The descriptions of flow and heat load models contain redundant information to an unmanageable extent. This information pertains to the actual subject only on a theoretical level; its practical significance in terms of the operation and effects of the project is non-existent. The legality of use for boating/navigation data for the EIAD is also questionable.
It is important to notice that the study uses various 1D, 2D and 3D models for seemingly irrelevant reasons. What these have in common is that they are all based on some freely downloadable software. There is no complete 3D model for the examination of transfusion/water mixture in the EIAD. As the simplifications and approximations of these free softwares is not included in the study, the results of these models can be misleading.
The contradicting statements in the EIAD suggest that its authors did not develop a unified system of criteria to rate the effects.
As a solution for the possible excess of water temperature limits, the EIAD proposes the down-balancing or the shut-down of the blocks, clearly excluding all other possibilities.
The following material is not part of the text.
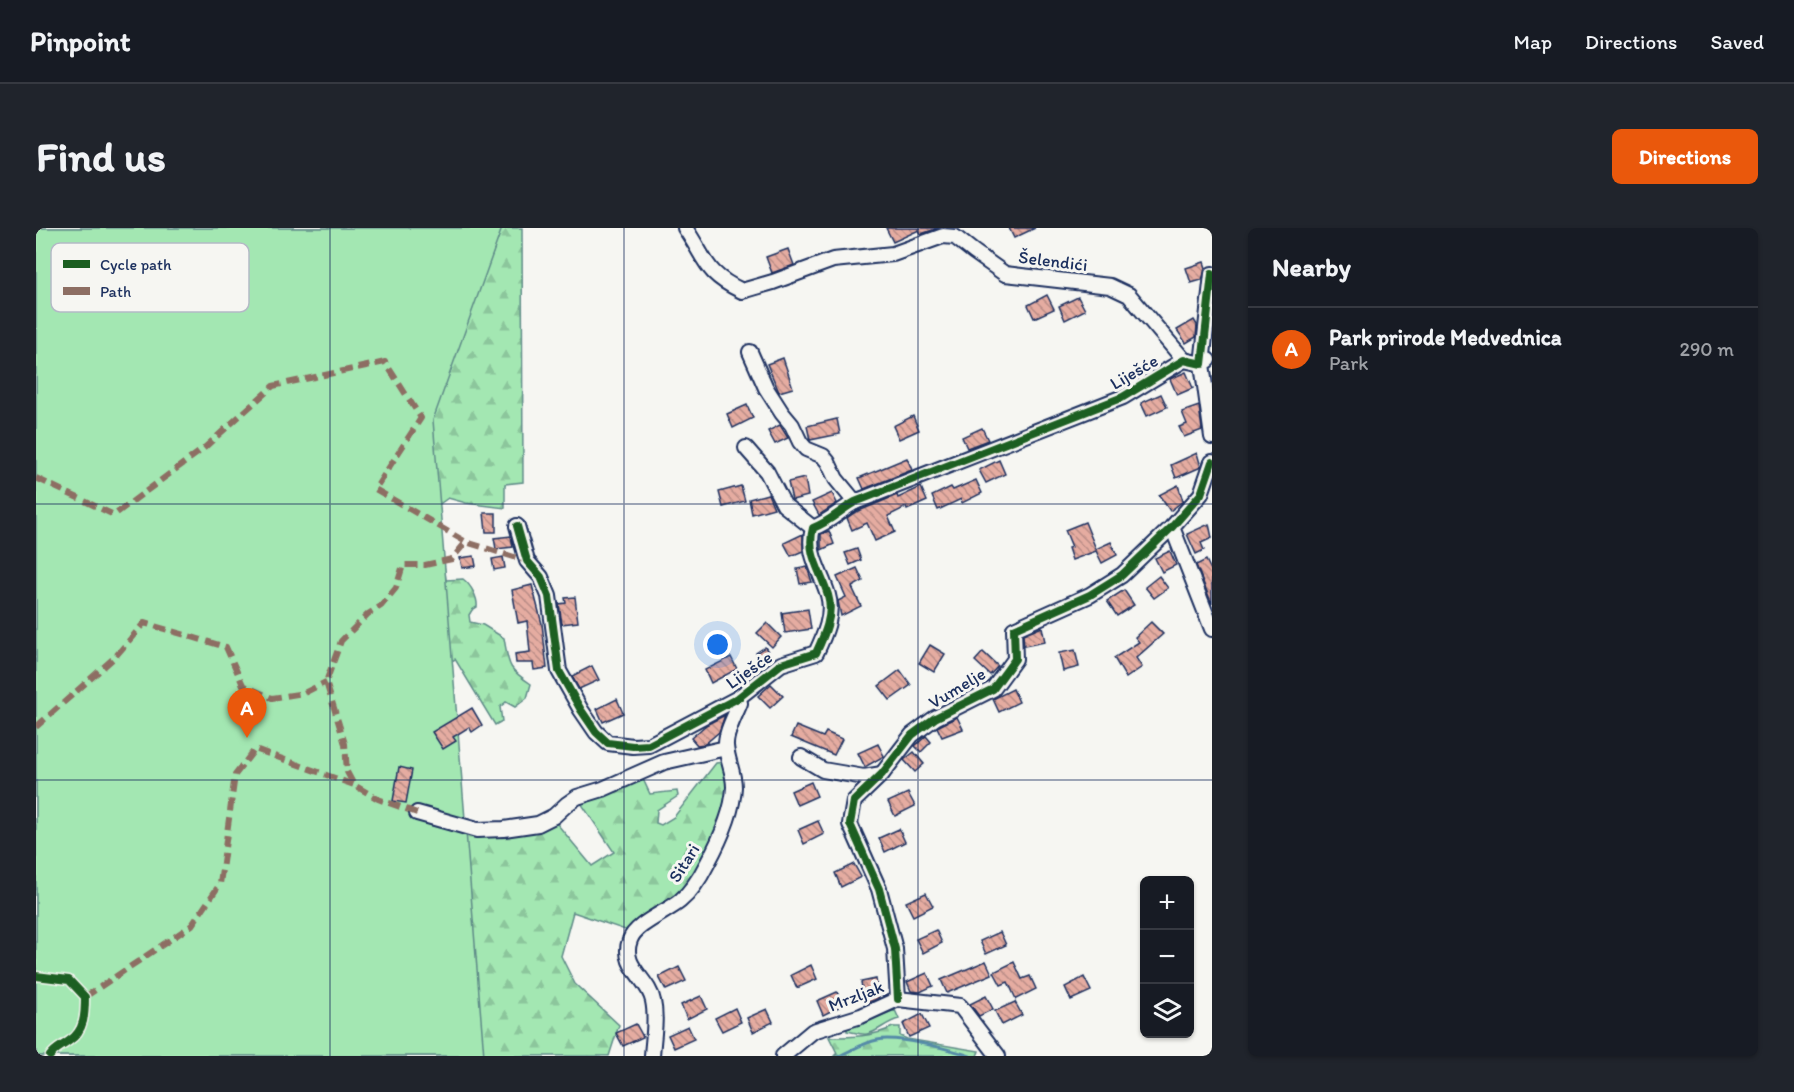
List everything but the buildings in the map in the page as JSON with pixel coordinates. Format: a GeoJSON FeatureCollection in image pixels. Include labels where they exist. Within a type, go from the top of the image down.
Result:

Both down-balancing and shutting down create a need for availability and auxiliary capacity in the electricity system. The conditions for the above were probably not assessed, thus the cost of insuring additional reserves cannot be estimated.
The effects of locating the extractions from the cool-water canal near the new point of warm-water recirculation should be examined as well as its functionality in the entire operating range. Non-permitted negative effects should be eliminated through technical means.
There is an urgent and inevitable need for expert revision and quality assurance! The greatest investment of the country would have deserved a documentation better prepared and researched than the one published.